Green rushed 76 times for 282 yards and eight scores last year, and though his rushing numbers are down, he still has five scores this season.

“We hadn’t really used the wildcat as much in the beginning of this season,” Green said. “The offense was running well, the running backs, the O-line was playing really well, there wasn’t ever really a need for it.

“It’s a great opportunity for me to make a difference in the game so I do appreciate that. I do enjoy it a lot as well, the wildcat stuff, just going out there in short-yardage situations and getting the first downs or the goal line touchdown is something I enjoy. I have a good time with it.”

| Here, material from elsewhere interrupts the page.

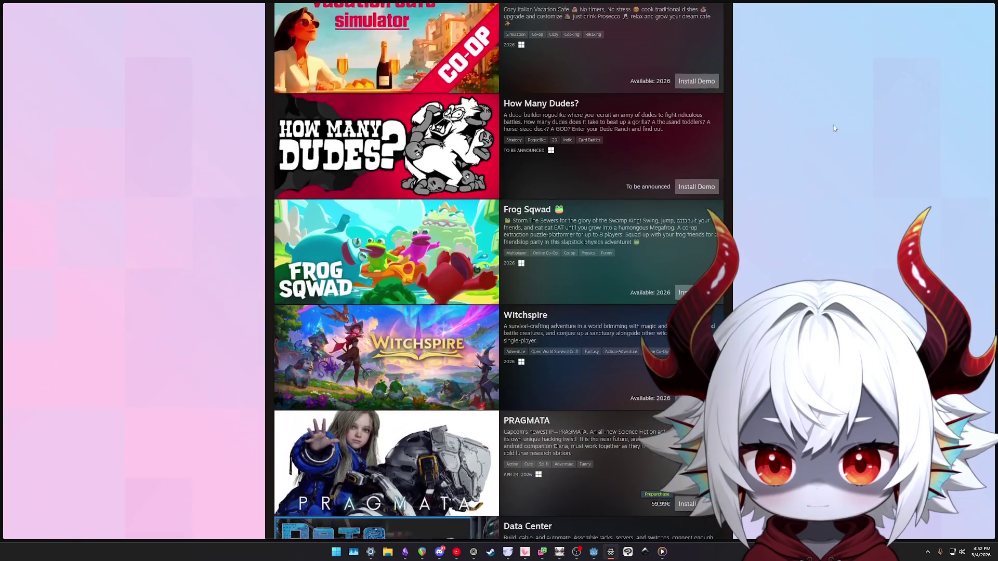
{"action": "scroll", "coordinate": [829, 128], "scroll_direction": "down", "scroll_amount": 5}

Green, a Woodbury native, left East Ridge to play his senior season at Allen High School in Texas after his father took a job in the state.

He said that competition prepared him for college.

“Besides the weather in Texas, I would just say a lot more people take it seriously year-round,” he said. “That just raises the level of competition, which is something I appreciated and helped me transition from high school to college.”

But when Green, a redshirt junior, got a chance to come back and play in Minnesota he was excited about not only coming home but getting to play with the 2016 recruiting class — which includes such players as Antoine Winfield Jr., Carter Coughlin, Thomas Barber, Conner Olson, Sam Schlueter and Tyler Johnson.

“Moving to Texas was a decision I made to stay with my family, we moved down there for my father’s job,” Green said. “And then coming back up here for school, I loved the area, the school, the program, all of the things that come with it. … Me and my teammates, I will be close friends with them forever.”